§ **How to complete this task**
Copy every one of the following records line for line, keeping each character as it appears.

Start of Block

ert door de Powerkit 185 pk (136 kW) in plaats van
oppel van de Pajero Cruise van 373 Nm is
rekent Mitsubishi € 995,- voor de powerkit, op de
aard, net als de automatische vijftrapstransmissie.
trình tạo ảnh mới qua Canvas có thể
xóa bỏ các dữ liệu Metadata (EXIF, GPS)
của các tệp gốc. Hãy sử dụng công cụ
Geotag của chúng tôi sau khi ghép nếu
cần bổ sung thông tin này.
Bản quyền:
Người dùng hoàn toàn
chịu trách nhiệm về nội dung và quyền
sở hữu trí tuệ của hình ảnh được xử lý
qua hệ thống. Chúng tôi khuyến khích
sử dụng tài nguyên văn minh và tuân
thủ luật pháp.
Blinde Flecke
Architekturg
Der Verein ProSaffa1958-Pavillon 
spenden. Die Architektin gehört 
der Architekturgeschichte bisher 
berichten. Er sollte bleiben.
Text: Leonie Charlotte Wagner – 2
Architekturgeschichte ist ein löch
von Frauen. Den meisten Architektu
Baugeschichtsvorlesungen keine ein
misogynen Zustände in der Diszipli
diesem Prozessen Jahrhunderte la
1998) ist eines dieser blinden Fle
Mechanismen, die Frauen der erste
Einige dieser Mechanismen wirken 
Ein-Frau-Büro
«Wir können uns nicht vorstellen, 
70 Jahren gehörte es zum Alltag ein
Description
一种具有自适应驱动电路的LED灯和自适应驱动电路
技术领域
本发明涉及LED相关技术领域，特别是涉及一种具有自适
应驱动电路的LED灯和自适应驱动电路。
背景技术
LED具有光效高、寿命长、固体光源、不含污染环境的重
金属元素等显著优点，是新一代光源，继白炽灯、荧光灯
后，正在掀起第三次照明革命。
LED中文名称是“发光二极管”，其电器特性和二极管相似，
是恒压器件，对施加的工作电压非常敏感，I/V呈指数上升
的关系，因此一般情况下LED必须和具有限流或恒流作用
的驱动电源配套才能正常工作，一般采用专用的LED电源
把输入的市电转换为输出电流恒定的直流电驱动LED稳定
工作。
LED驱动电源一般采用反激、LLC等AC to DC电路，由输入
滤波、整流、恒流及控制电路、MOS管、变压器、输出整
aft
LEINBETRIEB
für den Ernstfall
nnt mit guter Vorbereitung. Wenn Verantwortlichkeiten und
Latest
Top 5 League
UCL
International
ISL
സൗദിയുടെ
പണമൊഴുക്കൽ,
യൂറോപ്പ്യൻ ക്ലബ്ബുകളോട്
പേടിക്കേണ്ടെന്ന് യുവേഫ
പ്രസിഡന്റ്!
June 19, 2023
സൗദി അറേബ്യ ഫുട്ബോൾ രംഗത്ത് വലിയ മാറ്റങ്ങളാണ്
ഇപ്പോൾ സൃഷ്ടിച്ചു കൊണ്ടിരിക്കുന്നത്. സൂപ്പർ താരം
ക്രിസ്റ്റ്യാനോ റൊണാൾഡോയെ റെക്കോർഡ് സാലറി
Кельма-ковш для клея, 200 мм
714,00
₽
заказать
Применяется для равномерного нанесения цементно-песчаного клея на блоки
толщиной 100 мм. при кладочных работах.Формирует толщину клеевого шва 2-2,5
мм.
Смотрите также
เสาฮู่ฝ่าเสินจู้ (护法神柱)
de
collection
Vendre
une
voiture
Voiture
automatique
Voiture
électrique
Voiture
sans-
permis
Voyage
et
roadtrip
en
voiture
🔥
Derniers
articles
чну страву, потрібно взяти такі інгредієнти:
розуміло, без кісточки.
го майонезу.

End of Block

§ **Worked solution**
ert door de Powerkit 185 pk (136 kW) in plaats van
oppel van de Pajero Cruise van 373 Nm is
rekent Mitsubishi € 995,- voor de powerkit, op de
aard, net als de automatische vijftrapstransmissie.
trình tạo ảnh mới qua Canvas có thể
xóa bỏ các dữ liệu Metadata (EXIF, GPS)
của các tệp gốc. Hãy sử dụng công cụ
Geotag của chúng tôi sau khi ghép nếu
cần bổ sung thông tin này.
Bản quyền:
Người dùng hoàn toàn
chịu trách nhiệm về nội dung và quyền
sở hữu trí tuệ của hình ảnh được xử lý
qua hệ thống. Chúng tôi khuyến khích
sử dụng tài nguyên văn minh và tuân
thủ luật pháp.
Blinde Flecke
Architekturg
Der Verein ProSaffa1958-Pavillon 
spenden. Die Architektin gehört 
der Architekturgeschichte bisher 
berichten. Er sollte bleiben.
Text: Leonie Charlotte Wagner – 2
Architekturgeschichte ist ein löch
von Frauen. Den meisten Architektu
Baugeschichtsvorlesungen keine ein
misogynen Zustände in der Diszipli
diesem Prozessen Jahrhunderte la
1998) ist eines dieser blinden Fle
Mechanismen, die Frauen der erste
Einige dieser Mechanismen wirken 
Ein-Frau-Büro
«Wir können uns nicht vorstellen, 
70 Jahren gehörte es zum Alltag ein
Description
一种具有自适应驱动电路的LED灯和自适应驱动电路
技术领域
本发明涉及LED相关技术领域，特别是涉及一种具有自适
应驱动电路的LED灯和自适应驱动电路。
背景技术
LED具有光效高、寿命长、固体光源、不含污染环境的重
金属元素等显著优点，是新一代光源，继白炽灯、荧光灯
后，正在掀起第三次照明革命。
LED中文名称是“发光二极管”，其电器特性和二极管相似，
是恒压器件，对施加的工作电压非常敏感，I/V呈指数上升
的关系，因此一般情况下LED必须和具有限流或恒流作用
的驱动电源配套才能正常工作，一般采用专用的LED电源
把输入的市电转换为输出电流恒定的直流电驱动LED稳定
工作。
LED驱动电源一般采用反激、LLC等AC to DC电路，由输入
滤波、整流、恒流及控制电路、MOS管、变压器、输出整
aft
LEINBETRIEB
für den Ernstfall
nnt mit guter Vorbereitung. Wenn Verantwortlichkeiten und
Latest
Top 5 League
UCL
International
ISL
സൗദിയുടെ
പണമൊഴുക്കൽ,
യൂറോപ്പ്യൻ ക്ലബ്ബുകളോട്
പേടിക്കേണ്ടെന്ന് യുവേഫ
പ്രസിഡന്റ്!
June 19, 2023
സൗദി അറേബ്യ ഫുട്ബോൾ രംഗത്ത് വലിയ മാറ്റങ്ങളാണ്
ഇപ്പോൾ സൃഷ്ടിച്ചു കൊണ്ടിരിക്കുന്നത്. സൂപ്പർ താരം
ക്രിസ്റ്റ്യാനോ റൊണാൾഡോയെ റെക്കോർഡ് സാലറി
Кельма-ковш для клея, 200 мм
714,00
₽
заказать
Применяется для равномерного нанесения цементно-песчаного клея на блоки
толщиной 100 мм. при кладочных работах.Формирует толщину клеевого шва 2-2,5
мм.
Смотрите также
เสาฮู่ฝ่าเสินจู้ (护法神柱)
de
collection
Vendre
une
voiture
Voiture
automatique
Voiture
électrique
Voiture
sans-
permis
Voyage
et
roadtrip
en
voiture
🔥
Derniers
articles
чну страву, потрібно взяти такі інгредієнти:
розуміло, без кісточки.
го майонезу.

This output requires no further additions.